Verfasst von: Heike Kaltofen, Dierk A. Vagts, Uta Emmig und Peter Biro
Synonyme
Apert-Cushing-Sy; basophiler Hyperpituitarismus; Crooke-Apert-Gallais-Sy; Hyperkortisolismus; Incenko-Cushing-Krankheit
Oberbegriffe
Endokrine Dysfunktion.
Organe/Organsysteme
Nebennierenrinde, Niere, endokrines System.
Ätiologie
Der Hyperkortisolismus ist Folge einer endogenen Überproduktion oder resultiert aus einer exogenen Zufuhr hoher Dosen von Glukokortikoiden, durch welche die endokrine Steuerung der Hormonsynthese aus dem Gleichgewicht gerät. Ein ACTH-unabhängiger primärerer endogener Hyperkortisolismus wird häufig durch kortisolproduzierende NNR-Tumoren (bei Erwachsenen Adenome, bei Kindern überwiegend Karzinome) verursacht, seltener durch eine Hyperplasie der Nebennierenrinde. Zu einem sekundären endogenen Hyperkortisolismus führen die Überproduktion von ACTH in einem Mikroadenom des Hypophysenvorderlappens (Morbus Cushing) oder die ektope paraneoplastische ACTH-Produktion in kleinzelligen Bronchialkarzinomen oder Karzinoiden.
Verwandte Formen, Differenzialdiagnosen
Paraneoplastische Ss, adrenogenitales Sy.

Symptome

Stammfettsucht, Büffelnacken und „Vollmondgesicht“ sind typische physiognomische Merkmale, die Hypercholesterinämie typisches laborchemisches Merkmal in Folge eines aktivierten Fettstoffwechsels. Häufig besteht ein obstruktives Schlafapnoe-Syndrom. Die Haut ist pergamentartig verdünnt und sehr leicht verletzbar. Die proximale Muskulatur ist geschwächt.

## Vorliegendes Material:
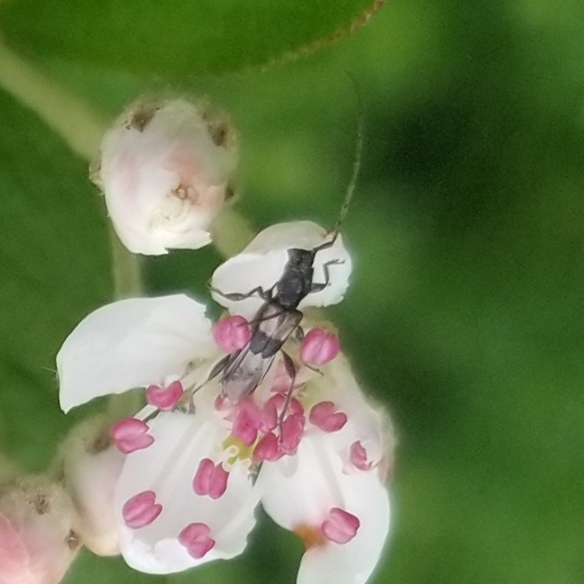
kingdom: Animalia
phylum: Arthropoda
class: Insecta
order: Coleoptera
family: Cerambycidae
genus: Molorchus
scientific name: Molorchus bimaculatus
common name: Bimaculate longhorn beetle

## Aufgaben:
1/ Welche Tumoren verursachen laut dem Textabschnitt bei Kindern überwiegend einen ACTH-unabhängigen primären endogenen Hyperkortisolismus?
2/ Schreiben Sie den Textabschnitt von „Stammfettsucht, Büffelnacken und“ bis „Muskulatur ist geschwächt.“ wortgetreu ab.
3/ Welche Synonyme führt der Textabschnitt für das Krankheitsbild auf? Nennen Sie alle.

## Ergebnisse:
1/ Überwiegend Karzinome der Nebennierenrinde.

2/
Stammfettsucht, Büffelnacken und „Vollmondgesicht“ sind typische physiognomische Merkmale, die Hypercholesterinämie typisches laborchemisches Merkmal in Folge eines aktivierten Fettstoffwechsels. Häufig besteht ein obstruktives Schlafapnoe-Syndrom. Die Haut ist pergamentartig verdünnt und sehr leicht verletzbar. Die proximale Muskulatur ist geschwächt.

3/ Apert-Cushing-Sy, basophiler Hyperpituitarismus, Crooke-Apert-Gallais-Sy, Hyperkortisolismus, Incenko-Cushing-Krankheit